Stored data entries
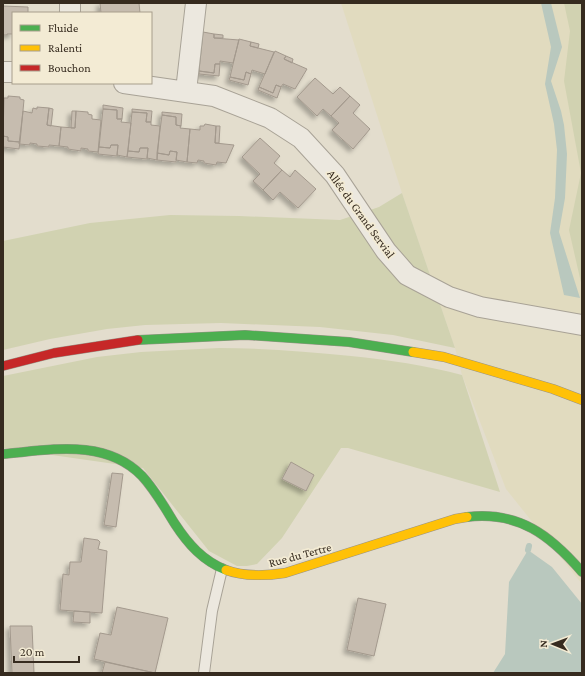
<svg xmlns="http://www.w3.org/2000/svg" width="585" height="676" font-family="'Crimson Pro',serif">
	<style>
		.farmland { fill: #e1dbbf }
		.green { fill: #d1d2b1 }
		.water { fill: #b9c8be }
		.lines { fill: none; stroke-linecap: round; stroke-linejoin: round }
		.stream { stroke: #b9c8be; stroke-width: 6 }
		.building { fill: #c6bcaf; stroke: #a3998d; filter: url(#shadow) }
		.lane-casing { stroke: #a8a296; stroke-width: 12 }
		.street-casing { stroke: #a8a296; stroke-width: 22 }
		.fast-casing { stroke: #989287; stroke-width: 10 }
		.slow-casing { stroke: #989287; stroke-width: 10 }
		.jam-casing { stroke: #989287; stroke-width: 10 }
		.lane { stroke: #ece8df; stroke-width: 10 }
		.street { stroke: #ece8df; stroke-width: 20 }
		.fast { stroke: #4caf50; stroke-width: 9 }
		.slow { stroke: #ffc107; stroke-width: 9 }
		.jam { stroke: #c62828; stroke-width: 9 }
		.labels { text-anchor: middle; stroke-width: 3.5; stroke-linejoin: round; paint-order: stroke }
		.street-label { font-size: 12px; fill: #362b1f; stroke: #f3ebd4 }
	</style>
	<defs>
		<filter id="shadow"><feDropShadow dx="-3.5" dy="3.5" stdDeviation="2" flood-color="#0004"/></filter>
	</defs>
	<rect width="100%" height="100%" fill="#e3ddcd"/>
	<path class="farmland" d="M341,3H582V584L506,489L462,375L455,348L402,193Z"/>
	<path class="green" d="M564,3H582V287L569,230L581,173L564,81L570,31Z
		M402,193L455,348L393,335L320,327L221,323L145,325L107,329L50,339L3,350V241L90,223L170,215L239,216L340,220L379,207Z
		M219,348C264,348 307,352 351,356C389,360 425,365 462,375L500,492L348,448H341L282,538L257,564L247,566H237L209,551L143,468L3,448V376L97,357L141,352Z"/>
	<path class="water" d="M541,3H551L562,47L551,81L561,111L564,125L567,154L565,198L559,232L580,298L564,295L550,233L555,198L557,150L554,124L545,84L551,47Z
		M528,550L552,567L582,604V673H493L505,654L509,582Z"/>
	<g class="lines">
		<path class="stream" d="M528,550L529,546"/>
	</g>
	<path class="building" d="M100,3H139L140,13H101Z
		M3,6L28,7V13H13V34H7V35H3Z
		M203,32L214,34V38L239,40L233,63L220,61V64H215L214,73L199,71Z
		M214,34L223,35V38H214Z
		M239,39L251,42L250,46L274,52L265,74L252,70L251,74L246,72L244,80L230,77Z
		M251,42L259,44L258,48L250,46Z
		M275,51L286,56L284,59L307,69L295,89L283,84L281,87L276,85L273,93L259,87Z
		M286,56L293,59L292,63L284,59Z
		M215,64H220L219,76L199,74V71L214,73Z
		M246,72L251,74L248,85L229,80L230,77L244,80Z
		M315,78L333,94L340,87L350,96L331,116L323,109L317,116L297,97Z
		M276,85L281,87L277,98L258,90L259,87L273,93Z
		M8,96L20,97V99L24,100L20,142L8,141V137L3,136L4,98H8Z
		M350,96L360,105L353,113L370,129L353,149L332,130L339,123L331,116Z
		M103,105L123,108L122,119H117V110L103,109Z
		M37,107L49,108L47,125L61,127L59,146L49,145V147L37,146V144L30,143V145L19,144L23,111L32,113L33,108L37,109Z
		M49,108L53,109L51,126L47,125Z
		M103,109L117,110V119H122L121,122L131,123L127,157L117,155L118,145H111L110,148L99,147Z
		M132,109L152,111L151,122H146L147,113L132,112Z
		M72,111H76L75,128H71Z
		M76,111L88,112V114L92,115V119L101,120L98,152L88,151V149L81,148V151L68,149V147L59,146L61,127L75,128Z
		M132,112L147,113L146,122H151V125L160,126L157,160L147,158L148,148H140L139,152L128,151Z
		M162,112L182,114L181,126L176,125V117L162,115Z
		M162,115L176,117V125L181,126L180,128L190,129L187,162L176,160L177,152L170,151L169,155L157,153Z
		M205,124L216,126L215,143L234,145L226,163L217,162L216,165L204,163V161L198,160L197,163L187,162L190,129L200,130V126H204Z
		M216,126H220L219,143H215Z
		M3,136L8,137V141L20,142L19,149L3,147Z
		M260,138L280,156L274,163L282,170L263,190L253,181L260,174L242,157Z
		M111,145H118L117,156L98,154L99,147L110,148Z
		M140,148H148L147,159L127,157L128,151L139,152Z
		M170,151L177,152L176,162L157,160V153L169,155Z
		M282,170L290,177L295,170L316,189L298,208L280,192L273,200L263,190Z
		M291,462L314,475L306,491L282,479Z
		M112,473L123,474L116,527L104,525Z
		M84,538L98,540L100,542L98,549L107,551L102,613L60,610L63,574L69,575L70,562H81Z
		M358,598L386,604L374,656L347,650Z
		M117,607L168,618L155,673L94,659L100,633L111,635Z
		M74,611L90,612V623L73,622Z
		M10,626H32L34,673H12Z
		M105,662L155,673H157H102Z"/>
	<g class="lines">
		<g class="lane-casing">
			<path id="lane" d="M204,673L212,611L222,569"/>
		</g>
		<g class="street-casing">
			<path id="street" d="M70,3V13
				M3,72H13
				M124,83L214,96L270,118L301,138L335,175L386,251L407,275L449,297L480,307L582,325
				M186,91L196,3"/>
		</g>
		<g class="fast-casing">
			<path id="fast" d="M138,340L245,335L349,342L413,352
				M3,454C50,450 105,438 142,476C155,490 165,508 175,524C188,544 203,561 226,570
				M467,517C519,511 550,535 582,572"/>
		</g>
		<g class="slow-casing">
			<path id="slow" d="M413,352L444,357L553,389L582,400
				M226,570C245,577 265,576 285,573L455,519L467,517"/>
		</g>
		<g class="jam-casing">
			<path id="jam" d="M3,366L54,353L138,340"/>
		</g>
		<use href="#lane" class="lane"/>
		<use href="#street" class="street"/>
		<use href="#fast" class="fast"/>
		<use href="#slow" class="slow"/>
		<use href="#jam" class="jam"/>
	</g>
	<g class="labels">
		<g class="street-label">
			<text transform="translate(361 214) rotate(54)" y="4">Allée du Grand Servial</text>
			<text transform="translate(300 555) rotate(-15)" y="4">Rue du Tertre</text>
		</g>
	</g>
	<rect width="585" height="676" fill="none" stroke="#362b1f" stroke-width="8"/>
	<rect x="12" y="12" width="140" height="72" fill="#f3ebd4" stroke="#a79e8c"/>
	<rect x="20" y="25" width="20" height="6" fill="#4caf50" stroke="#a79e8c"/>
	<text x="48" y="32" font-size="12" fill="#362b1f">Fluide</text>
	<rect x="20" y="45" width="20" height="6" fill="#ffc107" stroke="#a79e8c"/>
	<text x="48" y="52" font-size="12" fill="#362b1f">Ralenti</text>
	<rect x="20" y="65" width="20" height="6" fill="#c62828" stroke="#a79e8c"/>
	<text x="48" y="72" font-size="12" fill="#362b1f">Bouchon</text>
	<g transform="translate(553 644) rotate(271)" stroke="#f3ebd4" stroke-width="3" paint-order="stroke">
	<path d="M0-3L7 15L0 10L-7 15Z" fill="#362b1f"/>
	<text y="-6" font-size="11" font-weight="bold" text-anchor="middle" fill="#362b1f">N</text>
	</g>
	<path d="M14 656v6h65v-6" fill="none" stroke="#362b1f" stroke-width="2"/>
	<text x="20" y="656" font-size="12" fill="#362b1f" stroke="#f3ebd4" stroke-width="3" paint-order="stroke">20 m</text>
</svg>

Task goal:
Where an entry holds an image, drop the image and copy the remaining text exactly.

Response for this exercise:
<svg xmlns="http://www.w3.org/2000/svg" width="585" height="676" font-family="'Crimson Pro',serif">
	<style>
		.farmland { fill: #e1dbbf }
		.green { fill: #d1d2b1 }
		.water { fill: #b9c8be }
		.lines { fill: none; stroke-linecap: round; stroke-linejoin: round }
		.stream { stroke: #b9c8be; stroke-width: 6 }
		.building { fill: #c6bcaf; stroke: #a3998d; filter: url(#shadow) }
		.lane-casing { stroke: #a8a296; stroke-width: 12 }
		.street-casing { stroke: #a8a296; stroke-width: 22 }
		.fast-casing { stroke: #989287; stroke-width: 10 }
		.slow-casing { stroke: #989287; stroke-width: 10 }
		.jam-casing { stroke: #989287; stroke-width: 10 }
		.lane { stroke: #ece8df; stroke-width: 10 }
		.street { stroke: #ece8df; stroke-width: 20 }
		.fast { stroke: #4caf50; stroke-width: 9 }
		.slow { stroke: #ffc107; stroke-width: 9 }
		.jam { stroke: #c62828; stroke-width: 9 }
		.labels { text-anchor: middle; stroke-width: 3.5; stroke-linejoin: round; paint-order: stroke }
		.street-label { font-size: 12px; fill: #362b1f; stroke: #f3ebd4 }
	</style>
	<defs>
		<filter id="shadow"><feDropShadow dx="-3.5" dy="3.5" stdDeviation="2" flood-color="#0004"/></filter>
	</defs>
	<rect width="100%" height="100%" fill="#e3ddcd"/>
	<path class="farmland" d="M341,3H582V584L506,489L462,375L455,348L402,193Z"/>
	<path class="green" d="M564,3H582V287L569,230L581,173L564,81L570,31Z
		M402,193L455,348L393,335L320,327L221,323L145,325L107,329L50,339L3,350V241L90,223L170,215L239,216L340,220L379,207Z
		M219,348C264,348 307,352 351,356C389,360 425,365 462,375L500,492L348,448H341L282,538L257,564L247,566H237L209,551L143,468L3,448V376L97,357L141,352Z"/>
	<path class="water" d="M541,3H551L562,47L551,81L561,111L564,125L567,154L565,198L559,232L580,298L564,295L550,233L555,198L557,150L554,124L545,84L551,47Z
		M528,550L552,567L582,604V673H493L505,654L509,582Z"/>
	<g class="lines">
		<path class="stream" d="M528,550L529,546"/>
	</g>
	<path class="building" d="M100,3H139L140,13H101Z
		M3,6L28,7V13H13V34H7V35H3Z
		M203,32L214,34V38L239,40L233,63L220,61V64H215L214,73L199,71Z
		M214,34L223,35V38H214Z
		M239,39L251,42L250,46L274,52L265,74L252,70L251,74L246,72L244,80L230,77Z
		M251,42L259,44L258,48L250,46Z
		M275,51L286,56L284,59L307,69L295,89L283,84L281,87L276,85L273,93L259,87Z
		M286,56L293,59L292,63L284,59Z
		M215,64H220L219,76L199,74V71L214,73Z
		M246,72L251,74L248,85L229,80L230,77L244,80Z
		M315,78L333,94L340,87L350,96L331,116L323,109L317,116L297,97Z
		M276,85L281,87L277,98L258,90L259,87L273,93Z
		M8,96L20,97V99L24,100L20,142L8,141V137L3,136L4,98H8Z
		M350,96L360,105L353,113L370,129L353,149L332,130L339,123L331,116Z
		M103,105L123,108L122,119H117V110L103,109Z
		M37,107L49,108L47,125L61,127L59,146L49,145V147L37,146V144L30,143V145L19,144L23,111L32,113L33,108L37,109Z
		M49,108L53,109L51,126L47,125Z
		M103,109L117,110V119H122L121,122L131,123L127,157L117,155L118,145H111L110,148L99,147Z
		M132,109L152,111L151,122H146L147,113L132,112Z
		M72,111H76L75,128H71Z
		M76,111L88,112V114L92,115V119L101,120L98,152L88,151V149L81,148V151L68,149V147L59,146L61,127L75,128Z
		M132,112L147,113L146,122H151V125L160,126L157,160L147,158L148,148H140L139,152L128,151Z
		M162,112L182,114L181,126L176,125V117L162,115Z
		M162,115L176,117V125L181,126L180,128L190,129L187,162L176,160L177,152L170,151L169,155L157,153Z
		M205,124L216,126L215,143L234,145L226,163L217,162L216,165L204,163V161L198,160L197,163L187,162L190,129L200,130V126H204Z
		M216,126H220L219,143H215Z
		M3,136L8,137V141L20,142L19,149L3,147Z
		M260,138L280,156L274,163L282,170L263,190L253,181L260,174L242,157Z
		M111,145H118L117,156L98,154L99,147L110,148Z
		M140,148H148L147,159L127,157L128,151L139,152Z
		M170,151L177,152L176,162L157,160V153L169,155Z
		M282,170L290,177L295,170L316,189L298,208L280,192L273,200L263,190Z
		M291,462L314,475L306,491L282,479Z
		M112,473L123,474L116,527L104,525Z
		M84,538L98,540L100,542L98,549L107,551L102,613L60,610L63,574L69,575L70,562H81Z
		M358,598L386,604L374,656L347,650Z
		M117,607L168,618L155,673L94,659L100,633L111,635Z
		M74,611L90,612V623L73,622Z
		M10,626H32L34,673H12Z
		M105,662L155,673H157H102Z"/>
	<g class="lines">
		<g class="lane-casing">
			<path id="lane" d="M204,673L212,611L222,569"/>
		</g>
		<g class="street-casing">
			<path id="street" d="M70,3V13
				M3,72H13
				M124,83L214,96L270,118L301,138L335,175L386,251L407,275L449,297L480,307L582,325
				M186,91L196,3"/>
		</g>
		<g class="fast-casing">
			<path id="fast" d="M138,340L245,335L349,342L413,352
				M3,454C50,450 105,438 142,476C155,490 165,508 175,524C188,544 203,561 226,570
				M467,517C519,511 550,535 582,572"/>
		</g>
		<g class="slow-casing">
			<path id="slow" d="M413,352L444,357L553,389L582,400
				M226,570C245,577 265,576 285,573L455,519L467,517"/>
		</g>
		<g class="jam-casing">
			<path id="jam" d="M3,366L54,353L138,340"/>
		</g>
		<use href="#lane" class="lane"/>
		<use href="#street" class="street"/>
		<use href="#fast" class="fast"/>
		<use href="#slow" class="slow"/>
		<use href="#jam" class="jam"/>
	</g>
	<g class="labels">
		<g class="street-label">
			<text transform="translate(361 214) rotate(54)" y="4">Allée du Grand Servial</text>
			<text transform="translate(300 555) rotate(-15)" y="4">Rue du Tertre</text>
		</g>
	</g>
	<rect width="585" height="676" fill="none" stroke="#362b1f" stroke-width="8"/>
	<rect x="12" y="12" width="140" height="72" fill="#f3ebd4" stroke="#a79e8c"/>
	<rect x="20" y="25" width="20" height="6" fill="#4caf50" stroke="#a79e8c"/>
	<text x="48" y="32" font-size="12" fill="#362b1f">Fluide</text>
	<rect x="20" y="45" width="20" height="6" fill="#ffc107" stroke="#a79e8c"/>
	<text x="48" y="52" font-size="12" fill="#362b1f">Ralenti</text>
	<rect x="20" y="65" width="20" height="6" fill="#c62828" stroke="#a79e8c"/>
	<text x="48" y="72" font-size="12" fill="#362b1f">Bouchon</text>
	<g transform="translate(553 644) rotate(271)" stroke="#f3ebd4" stroke-width="3" paint-order="stroke">
	<path d="M0-3L7 15L0 10L-7 15Z" fill="#362b1f"/>
	<text y="-6" font-size="11" font-weight="bold" text-anchor="middle" fill="#362b1f">N</text>
	</g>
	<path d="M14 656v6h65v-6" fill="none" stroke="#362b1f" stroke-width="2"/>
	<text x="20" y="656" font-size="12" fill="#362b1f" stroke="#f3ebd4" stroke-width="3" paint-order="stroke">20 m</text>
</svg>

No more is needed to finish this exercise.